BEGIN PROVIDED RECORDS

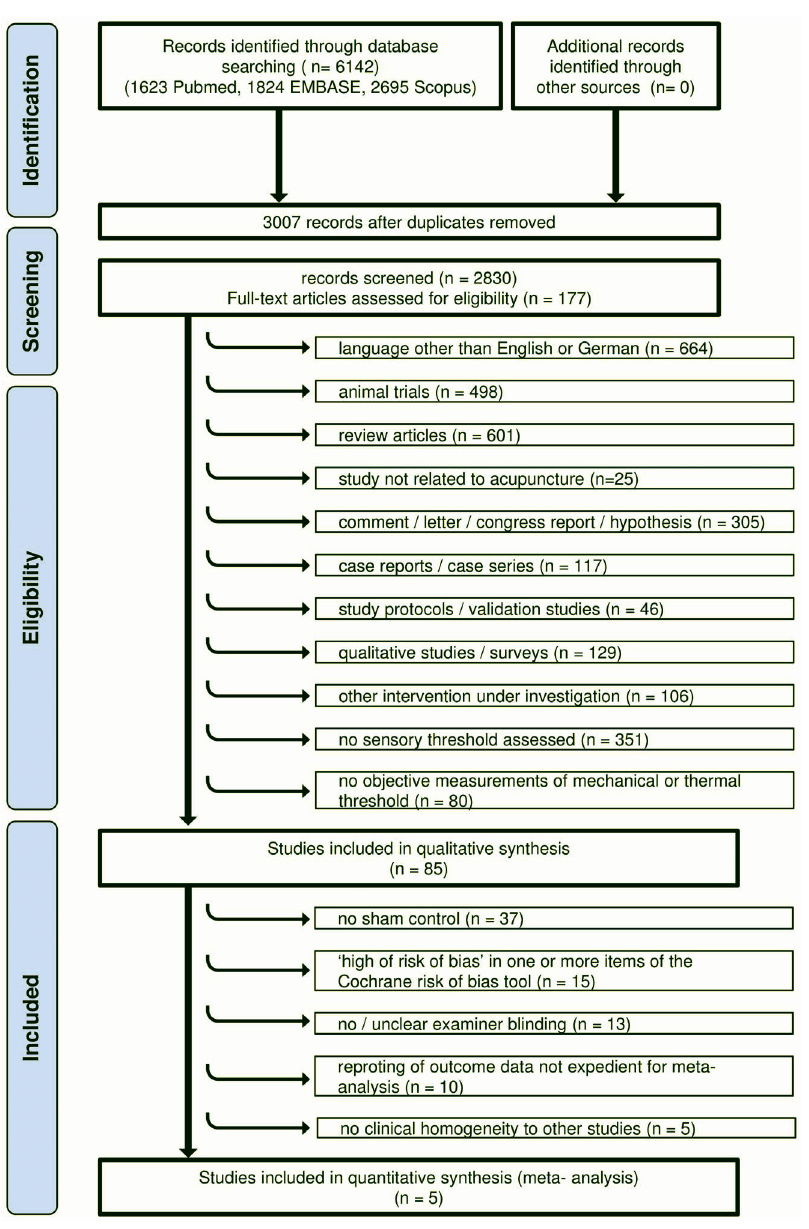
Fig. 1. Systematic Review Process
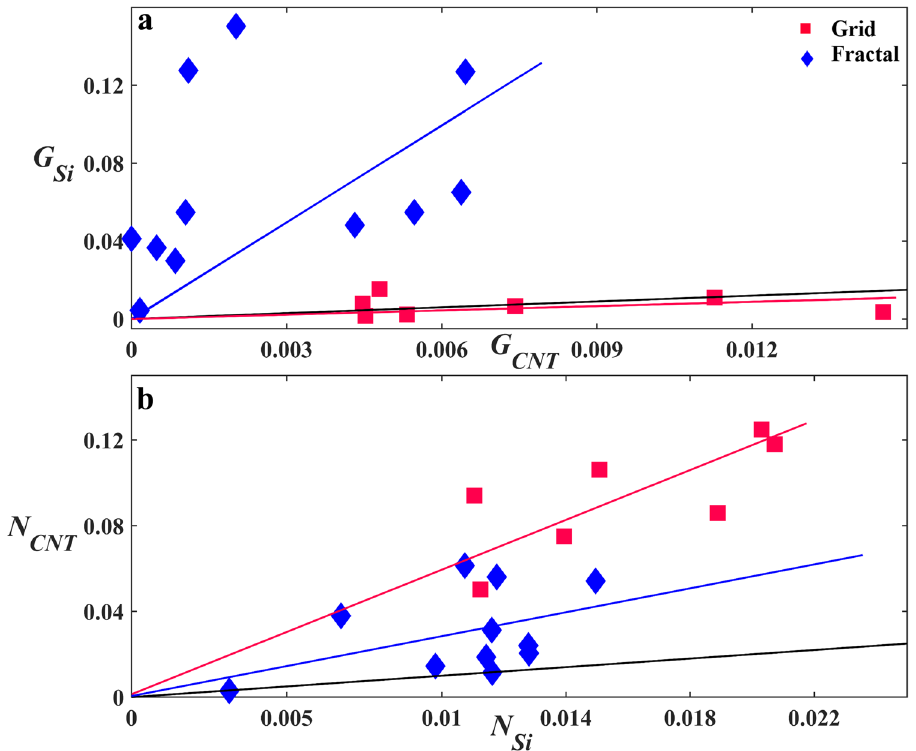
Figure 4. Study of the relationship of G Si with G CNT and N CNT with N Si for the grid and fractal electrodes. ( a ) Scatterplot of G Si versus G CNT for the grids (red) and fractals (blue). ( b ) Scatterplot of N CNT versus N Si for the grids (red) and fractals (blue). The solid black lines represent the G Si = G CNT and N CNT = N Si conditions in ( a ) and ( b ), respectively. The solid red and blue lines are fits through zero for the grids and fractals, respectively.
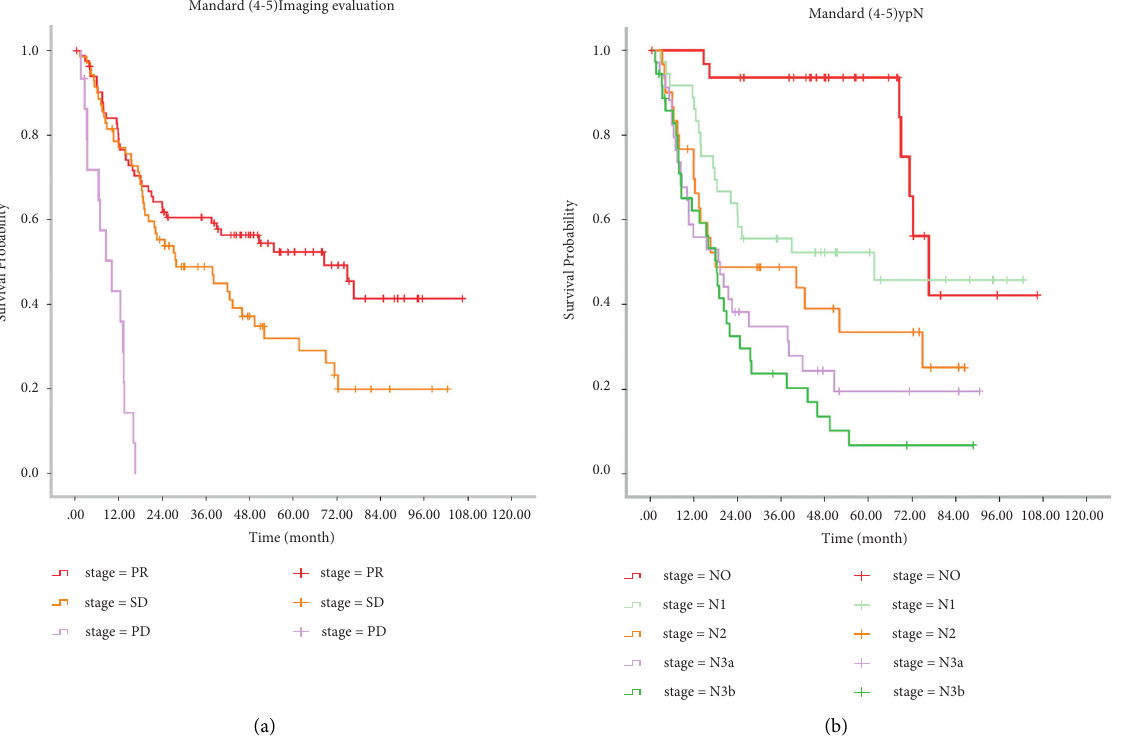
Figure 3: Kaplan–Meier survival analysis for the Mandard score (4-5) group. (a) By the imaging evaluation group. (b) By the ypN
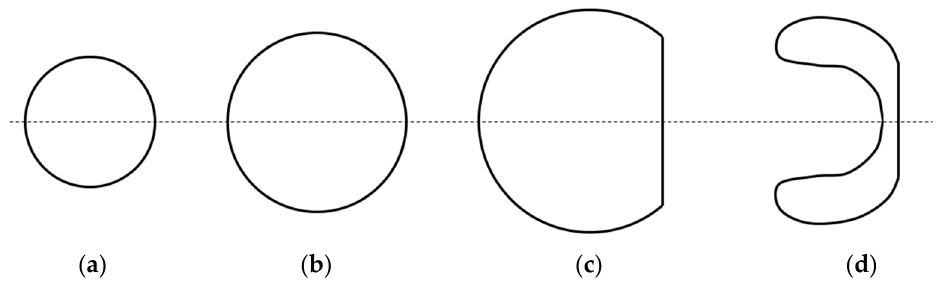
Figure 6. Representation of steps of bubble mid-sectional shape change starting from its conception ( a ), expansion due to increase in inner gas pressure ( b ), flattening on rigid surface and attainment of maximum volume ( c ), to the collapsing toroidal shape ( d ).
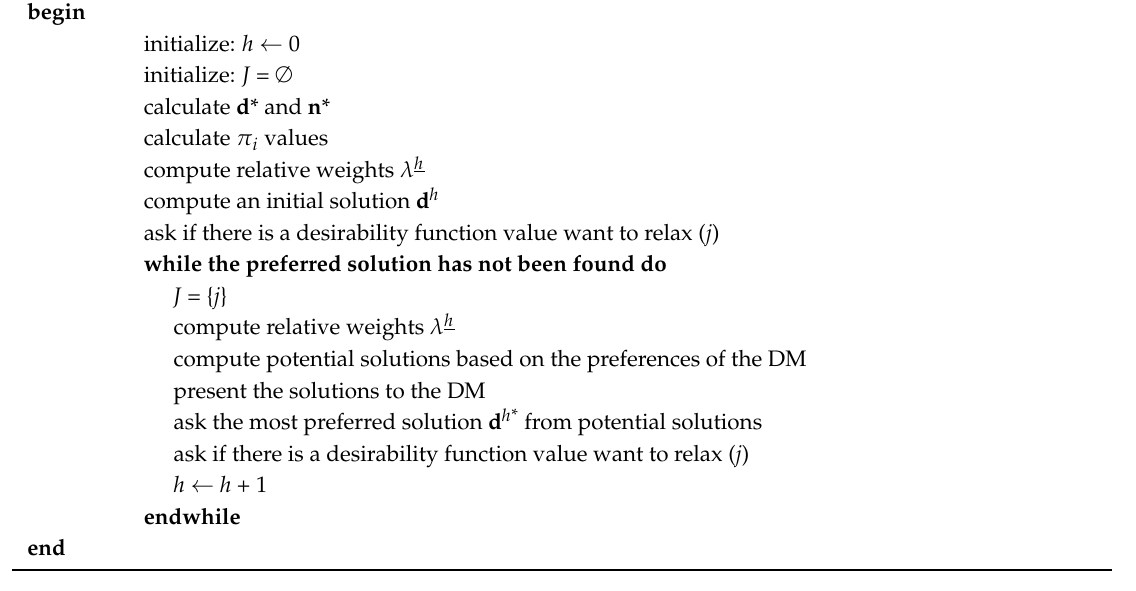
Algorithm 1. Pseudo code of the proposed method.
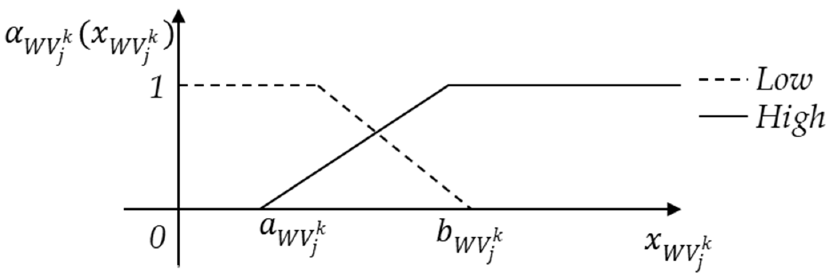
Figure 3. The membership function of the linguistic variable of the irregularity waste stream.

END PROVIDED RECORDS

• **INSTRUCTIONS FOR THE TASK**
Produce a verbatim copy of all records, minus pictures.

• **EXERCISE OUTPUT**
Fig. 1. Systematic Review Process
Figure 4. Study of the relationship of G Si with G CNT and N CNT with N Si for the grid and fractal electrodes. ( a ) Scatterplot of G Si versus G CNT for the grids (red) and fractals (blue). ( b ) Scatterplot of N CNT versus N Si for the grids (red) and fractals (blue). The solid black lines represent the G Si = G CNT and N CNT = N Si conditions in ( a ) and ( b ), respectively. The solid red and blue lines are fits through zero for the grids and fractals, respectively.
Figure 3: Kaplan–Meier survival analysis for the Mandard score (4-5) group. (a) By the imaging evaluation group. (b) By the ypN
Figure 6. Representation of steps of bubble mid-sectional shape change starting from its conception ( a ), expansion due to increase in inner gas pressure ( b ), flattening on rigid surface and attainment of maximum volume ( c ), to the collapsing toroidal shape ( d ).
Algorithm 1. Pseudo code of the proposed method.
Figure 3. The membership function of the linguistic variable of the irregularity waste stream.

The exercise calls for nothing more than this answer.